Marauders are opponent dependant. My buddy plays Skaven with a ton of clanrats, so marauders with Mark of Khorne typically thins the herd and causes a failed break test. Also, mounted marauders with flails are like missiles that are good at intercepting high toughness units.

I am also fond of the sorceror lord w/ Mark of Tzeentch. I use him to flit around on a disc and drop enemy gunners (ratling guns, in my case). If I can catch a hero unit out in the open, more the better.

Of course, I see you're currently undefeated with Warriors of Chaos, so I'm sure you aren't having any trouble building lists.


----------



## The Son of Horus (Dec 30, 2006)

Marauders aren't there to be your line infantry-- they're cannon fodder. Who cares if they don't have spears? They're running naked guys that are WS4 and 5 points a model. Their job is to get in a position to take a charge from your opponent's death star unit; to hold a table quarter; to step into a flank if the opportunity presents itself; and add some numbers to an otherwise small, elite army.

If you end up playing against armies that don't feature heavy, elite infantry, but rely on static combat scores to win combats, then marauders even happen to be decent fighters if you take the time to equip them for it. They're not going to even begin to stand up to a Warrior of Chaos, but they're acceptable opponents for clanrats, Empire State Troops, Orcs and Goblins, other marauders, and, if they pass their fear check or have the Mark of Slaanesh, are actually quite good at eliminating the static combat threat from skeleton and zombie units. 

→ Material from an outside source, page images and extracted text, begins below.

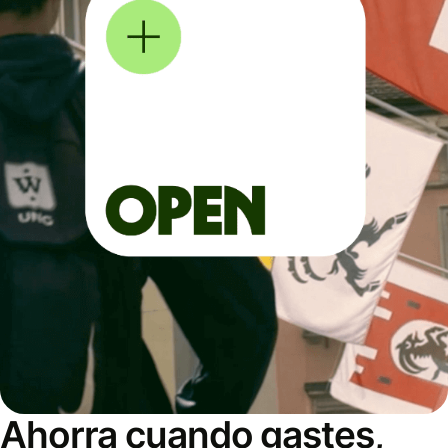
Ahorra cuando gastes,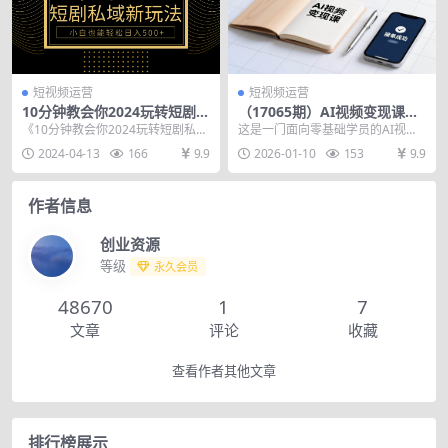
短视频运营
短视频运营
10分钟教会你2024玩转短剧私
（17065期）AI视频变现课，
域变现，小白也能轻松日入50
学完即可创作短片、接商单，
《10分钟教会你2024玩转短剧私域
这是一门面向零基础学员的AI视频
0+
实现副业增收，单项目报价可
变现，小白也能轻松日入500+》，
全流程创作实战课程。课程以故事
2024-04-13
166
9.9
2026-01-10
153
9.9
达千元
项目的操作...
创作与分镜设计为起...
作者信息
创业资源
等级
永久会员
48670
1
7
文章
评论
收藏
查看作者其他文章
排行榜展示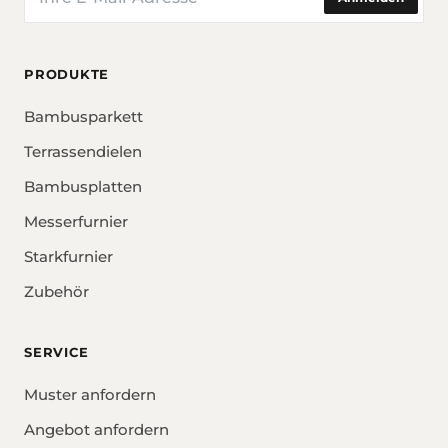
PRODUKTE
Bambusparkett
Terrassendielen
Bambusplatten
Messerfurnier
Starkfurnier
Zubehör
SERVICE
Muster anfordern
Angebot anfordern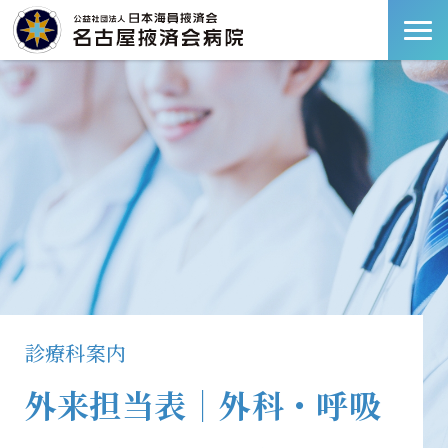
診療科案内
外来担当表｜外科・呼吸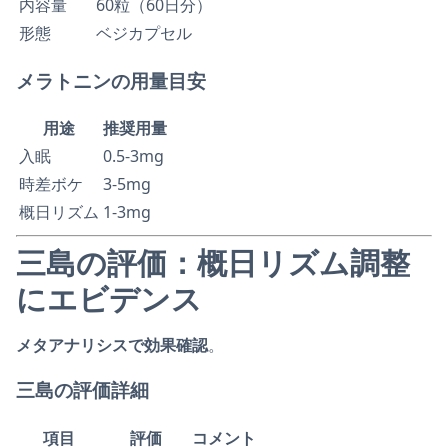
内容量
60粒（60日分）
形態
ベジカプセル
メラトニンの用量目安
用途
推奨用量
入眠
0.5-3mg
時差ボケ
3-5mg
概日リズム
1-3mg
三島の評価：概日リズム調整
にエビデンス
メタアナリシスで効果確認
。
三島の評価詳細
項目
評価
コメント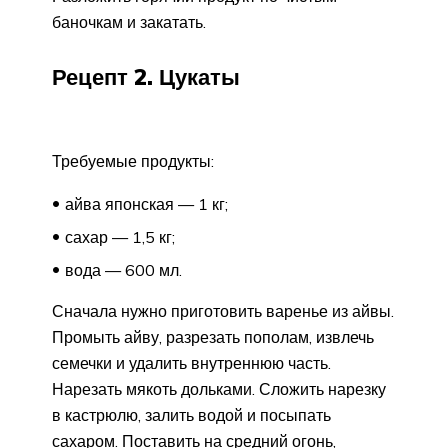
баночкам и закатать.
Рецепт 2. Цукаты
Требуемые продукты:
айва японская — 1 кг;
сахар — 1,5 кг;
вода — 600 мл.
Сначала нужно приготовить варенье из айвы.
Промыть айву, разрезать пополам, извлечь
семечки и удалить внутреннюю часть.
Нарезать мякоть дольками. Сложить нарезку
в кастрюлю, залить водой и посыпать
сахаром. Поставить на средний огонь,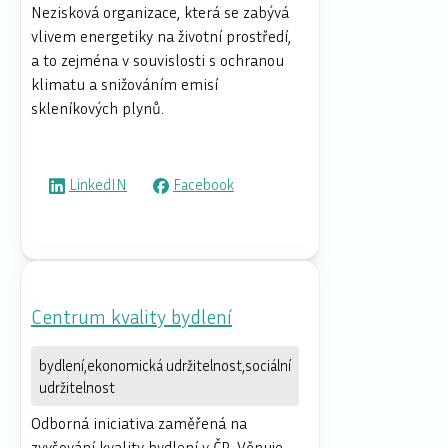
Nezisková organizace, která se zabývá
vlivem energetiky na životní prostředí,
a to zejména v souvislosti s ochranou
klimatu a snižováním emisí
skleníkových plynů.
LinkedIN
Facebook
Centrum kvality bydlení
bydlení,ekonomická udržitelnost,sociální
udržitelnost
Odborná iniciativa zaměřená na
zvyšování kvality bydlení v ČR. Věnuje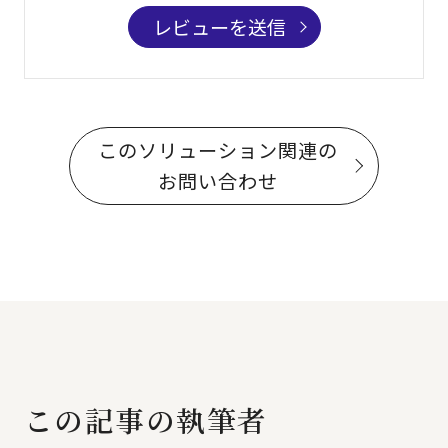
レビューを送信
このソリューション関連の
お問い合わせ
この記事の執筆者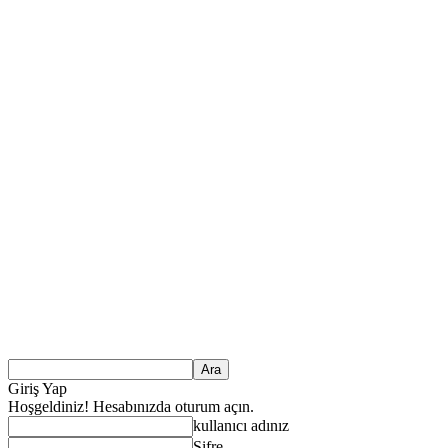
Giriş Yap
Hoşgeldiniz! Hesabınızda oturum açın.
kullanıcı adınız
Şifre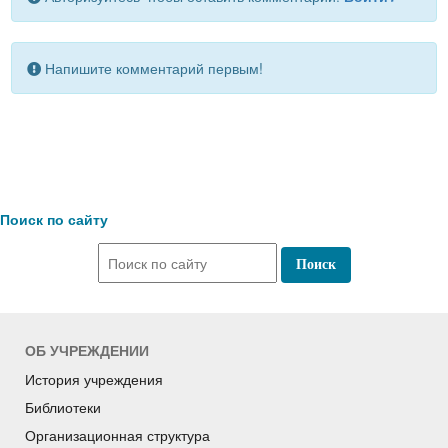
Напишите комментарий первым!
Поиск по сайту
ОБ УЧРЕЖДЕНИИ
История учреждения
Библиотеки
Организационная структура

Spears are only useful if you're getting charged, and with Warriors of Chaos, if you're getting charged, you're doing it wrong. It's a very aggressive army, and units that have spears are typically kitted out to be defensive units for protecting archers, guns, artillery, and whatnot. Warriors shouldn't be sitting back waiting to get charged so they can take advantage of static combat scores and volume of attacks off of spears-- with Warriors, you have to be able to dictate where the fight's going to be by putting a relatively large number of points to bear on a single point and fighting your way through-- and not using static combat scores to do so, to boot.


----------